The most interesting point I took from Lennon’s piece is that the September collapses of the last two seasons had something to do with the way the Mets handled their injured stars during this campaign. Being around the team much more than I am of course, Lennon points out that he has heard “players and team officials alike” speak often of the “pressures” to do all they can to stay on the field this season. This obviously stems from the idea that everyone associated with the disasters of the past two years understood the importance of trying to wipe away the stench and negativity that the collapses had created.
Incredibly, by the players maybe trying too hard to fight through serious ailments and management letting the training staff to cloud their better judgement and push the envelope and on how to treat these injuries, a monster bigger than either collapse was in my mind conceived. This season has been one of the greatest out-and-out disasters in the history of team sports.

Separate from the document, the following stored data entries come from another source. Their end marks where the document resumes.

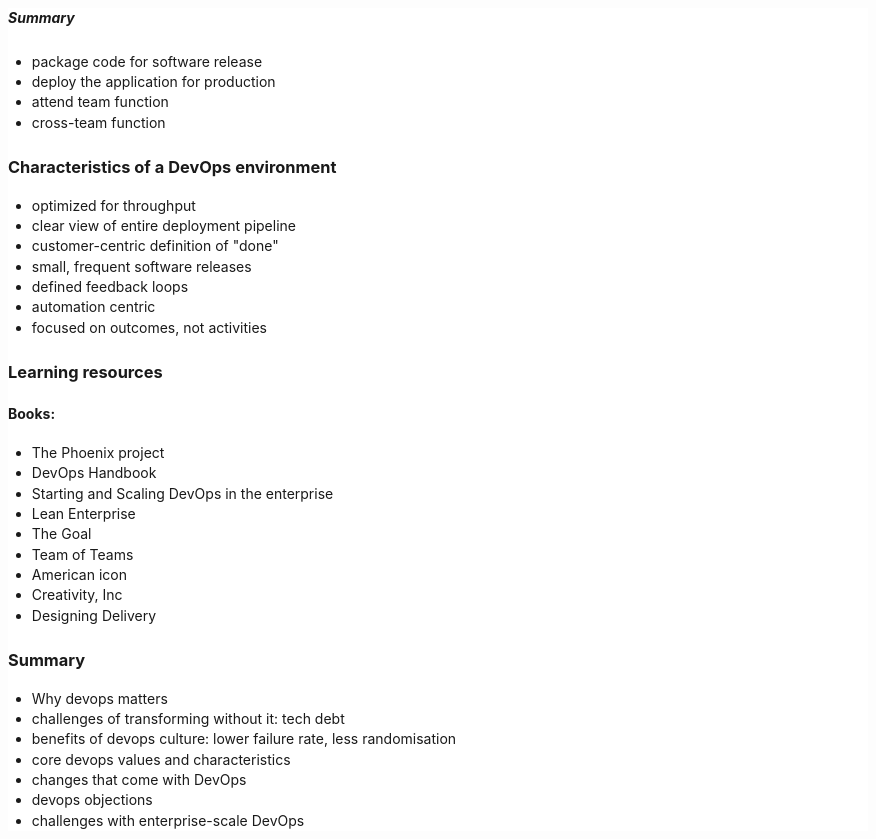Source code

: ##### Summary
- package code for software release
- deploy the application for production
- attend team function
- cross-team function

### Characteristics of a DevOps environment
- optimized for throughput
- clear view of entire deployment pipeline
- customer-centric definition of "done"
- small, frequent software releases
- defined feedback loops
- automation centric
- focused on outcomes, not activities 

### Learning resources
#### Books:
- The Phoenix project
- DevOps Handbook
- Starting and Scaling DevOps in the enterprise
- Lean Enterprise
- The Goal
- Team of Teams
- American icon
- Creativity, Inc
- Designing Delivery


### Summary
- Why devops matters
- challenges of transforming without it: tech debt
- benefits of devops culture: lower failure rate, less randomisation
- core devops values and characteristics
- changes that come with DevOps
- devops objections
- challenges with enterprise-scale DevOps
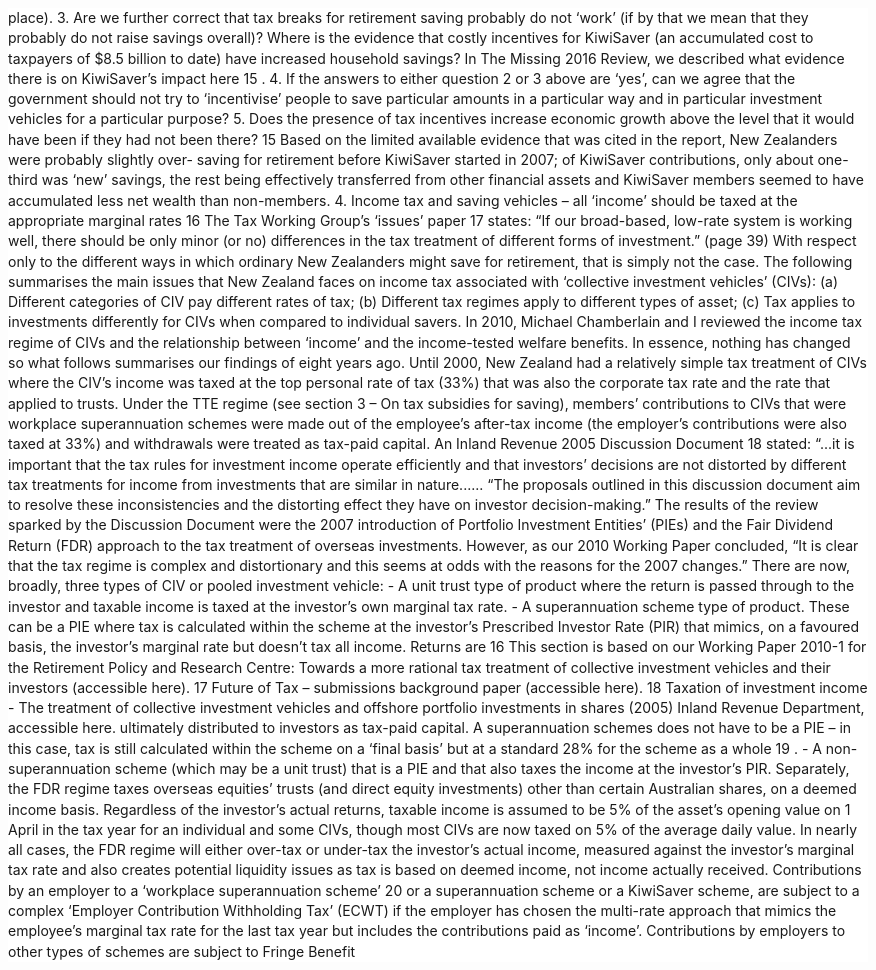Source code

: place). 3. Are we further correct that tax breaks for retirement saving probably do not ‘work’ (if by that we mean that they probably do not raise savings overall)? Where is the evidence that costly incentives for KiwiSaver (an accumulated cost to taxpayers of $8.5 billion to date) have increased household savings? In The Missing 2016 Review, we described what evidence there is on KiwiSaver’s impact here 15 . 4. If the answers to either question 2 or 3 above are ‘yes’, can we agree that the government should not try to ‘incentivise’ people to save particular amounts in a particular way and in particular investment vehicles for a particular purpose? 5. Does the presence of tax incentives increase economic growth above the level that it would have been if they had not been there? 15 Based on the limited available evidence that was cited in the report, New Zealanders were probably slightly over- saving for retirement before KiwiSaver started in 2007; of KiwiSaver contributions, only about one-third was ‘new’ savings, the rest being effectively transferred from other financial assets and KiwiSaver members seemed to have accumulated less net wealth than non-members. 4. Income tax and saving vehicles – all ‘income’ should be taxed at the appropriate marginal rates 16 The Tax Working Group’s ‘issues’ paper 17 states: “If our broad-based, low-rate system is working well, there should be only minor (or no) differences in the tax treatment of different forms of investment.” (page 39) With respect only to the different ways in which ordinary New Zealanders might save for retirement, that is simply not the case. The following summarises the main issues that New Zealand faces on income tax associated with ‘collective investment vehicles’ (CIVs): (a) Different categories of CIV pay different rates of tax; (b) Different tax regimes apply to different types of asset; (c) Tax applies to investments differently for CIVs when compared to individual savers. In 2010, Michael Chamberlain and I reviewed the income tax regime of CIVs and the relationship between ‘income’ and the income-tested welfare benefits. In essence, nothing has changed so what follows summarises our findings of eight years ago. Until 2000, New Zealand had a relatively simple tax treatment of CIVs where the CIV’s income was taxed at the top personal rate of tax (33%) that was also the corporate tax rate and the rate that applied to trusts. Under the TTE regime (see section 3 – On tax subsidies for saving), members’ contributions to CIVs that were workplace superannuation schemes were made out of the employee’s after-tax income (the employer’s contributions were also taxed at 33%) and withdrawals were treated as tax-paid capital. An Inland Revenue 2005 Discussion Document 18 stated: “...it is important that the tax rules for investment income operate efficiently and that investors’ decisions are not distorted by different tax treatments for income from investments that are similar in nature...... “The proposals outlined in this discussion document aim to resolve these inconsistencies and the distorting effect they have on investor decision-making.” The results of the review sparked by the Discussion Document were the 2007 introduction of Portfolio Investment Entities’ (PIEs) and the Fair Dividend Return (FDR) approach to the tax treatment of overseas investments. However, as our 2010 Working Paper concluded, “It is clear that the tax regime is complex and distortionary and this seems at odds with the reasons for the 2007 changes.” There are now, broadly, three types of CIV or pooled investment vehicle: - A unit trust type of product where the return is passed through to the investor and taxable income is taxed at the investor’s own marginal tax rate. - A superannuation scheme type of product. These can be a PIE where tax is calculated within the scheme at the investor’s Prescribed Investor Rate (PIR) that mimics, on a favoured basis, the investor’s marginal rate but doesn’t tax all income. Returns are 16 This section is based on our Working Paper 2010-1 for the Retirement Policy and Research Centre: Towards a more rational tax treatment of collective investment vehicles and their investors (accessible here). 17 Future of Tax – submissions background paper (accessible here). 18 Taxation of investment income - The treatment of collective investment vehicles and offshore portfolio investments in shares (2005) Inland Revenue Department, accessible here. ultimately distributed to investors as tax-paid capital. A superannuation schemes does not have to be a PIE – in this case, tax is still calculated within the scheme on a ‘final basis’ but at a standard 28% for the scheme as a whole 19 . - A non-superannuation scheme (which may be a unit trust) that is a PIE and that also taxes the income at the investor’s PIR. Separately, the FDR regime taxes overseas equities’ trusts (and direct equity investments) other than certain Australian shares, on a deemed income basis. Regardless of the investor’s actual returns, taxable income is assumed to be 5% of the asset’s opening value on 1 April in the tax year for an individual and some CIVs, though most CIVs are now taxed on 5% of the average daily value. In nearly all cases, the FDR regime will either over-tax or under-tax the investor’s actual income, measured against the investor’s marginal tax rate and also creates potential liquidity issues as tax is based on deemed income, not income actually received. Contributions by an employer to a ‘workplace superannuation scheme’ 20 or a superannuation scheme or a KiwiSaver scheme, are subject to a complex ‘Employer Contribution Withholding Tax’ (ECWT) if the employer has chosen the multi-rate approach that mimics the employee’s marginal tax rate for the last tax year but includes the contributions paid as ‘income’. Contributions by employers to other types of schemes are subject to Fringe Benefit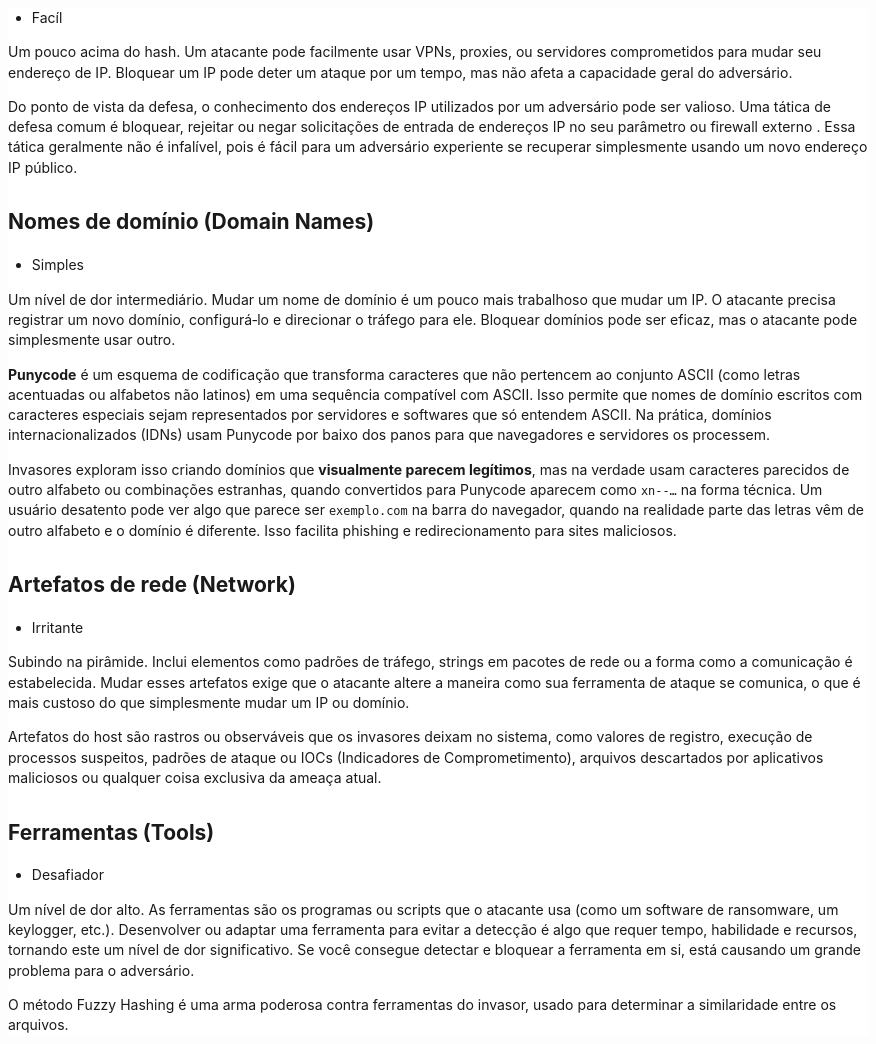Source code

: * Facíl

Um pouco acima do hash. Um atacante pode facilmente usar VPNs, proxies, ou servidores comprometidos para mudar seu endereço de IP. Bloquear um IP pode deter um ataque por um tempo, mas não afeta a capacidade geral do adversário.

Do ponto de vista da defesa, o conhecimento dos endereços IP utilizados por um adversário pode ser valioso. Uma tática de defesa comum é bloquear, rejeitar ou negar solicitações de entrada de endereços IP no seu parâmetro ou firewall externo . Essa tática geralmente não é infalível, pois é fácil para um adversário experiente se recuperar simplesmente usando um novo endereço IP público.

## Nomes de domínio (Domain Names)

* Simples

Um nível de dor intermediário. Mudar um nome de domínio é um pouco mais trabalhoso que mudar um IP. O atacante precisa registrar um novo domínio, configurá‑lo e direcionar o tráfego para ele. Bloquear domínios pode ser eficaz, mas o atacante pode simplesmente usar outro.

**Punycode** é um esquema de codificação que transforma caracteres que não pertencem ao conjunto ASCII (como letras acentuadas ou alfabetos não latinos) em uma sequência compatível com ASCII. Isso permite que nomes de domínio escritos com caracteres especiais sejam representados por servidores e softwares que só entendem ASCII. Na prática, domínios internacionalizados (IDNs) usam Punycode por baixo dos panos para que navegadores e servidores os processem.

Invasores exploram isso criando domínios que **visualmente parecem legítimos**, mas na verdade usam caracteres parecidos de outro alfabeto ou combinações estranhas, quando convertidos para Punycode aparecem como `xn--…` na forma técnica. Um usuário desatento pode ver algo que parece ser `exemplo.com` na barra do navegador, quando na realidade parte das letras vêm de outro alfabeto e o domínio é diferente. Isso facilita phishing e redirecionamento para sites maliciosos.

## Artefatos de rede (Network)

* Irritante

Subindo na pirâmide. Inclui elementos como padrões de tráfego, strings em pacotes de rede ou a forma como a comunicação é estabelecida. Mudar esses artefatos exige que o atacante altere a maneira como sua ferramenta de ataque se comunica, o que é mais custoso do que simplesmente mudar um IP ou domínio.

Artefatos do host são rastros ou observáveis ​​que os invasores deixam no sistema, como valores de registro, execução de processos suspeitos, padrões de ataque ou IOCs (Indicadores de Comprometimento), arquivos descartados por aplicativos maliciosos ou qualquer coisa exclusiva da ameaça atual.

## Ferramentas (Tools)

* Desafiador

Um nível de dor alto. As ferramentas são os programas ou scripts que o atacante usa (como um software de ransomware, um keylogger, etc.). Desenvolver ou adaptar uma ferramenta para evitar a detecção é algo que requer tempo, habilidade e recursos, tornando este um nível de dor significativo. Se você consegue detectar e bloquear a ferramenta em si, está causando um grande problema para o adversário.

O método Fuzzy Hashing é uma arma poderosa contra ferramentas do invasor, usado para determinar a similaridade entre os arquivos.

I mean, it has been so “Wrath of God” type bad that books will be written about it.
The crazy part to me is that it seems more than likely that two of the main players in this horror story, Omar Minaya and Jerry Manuel, will still be employed by the Wilpons next season. You know my thoughts on Omar. His gross negligence on handling the Tony Bernazard situation and subsequent childish behavior in creating the Adam Rubin rift was grounds for immediate firing. Manuel honestly, has done a pretty decent job with what he has eventually had to work with (which if you watched this afternoon’s surprising 10-3 thumping of the Marlins, ain’t a whole hell of a lot these days). Still though, fairly or not, his name is attached to the past three seasons in some capacity, and thus should be jettisoned upon the idea of the need for a complete fumigation.
It will be interesting to see what kind of inside stuff filters out of the organization in the next month. I am guessing there will be a few more head-scratchers and eye-poppers in regards to organizational blunders over the past five months. Speaking of five months, only a little more than that to go until pitchers and catchers!!!!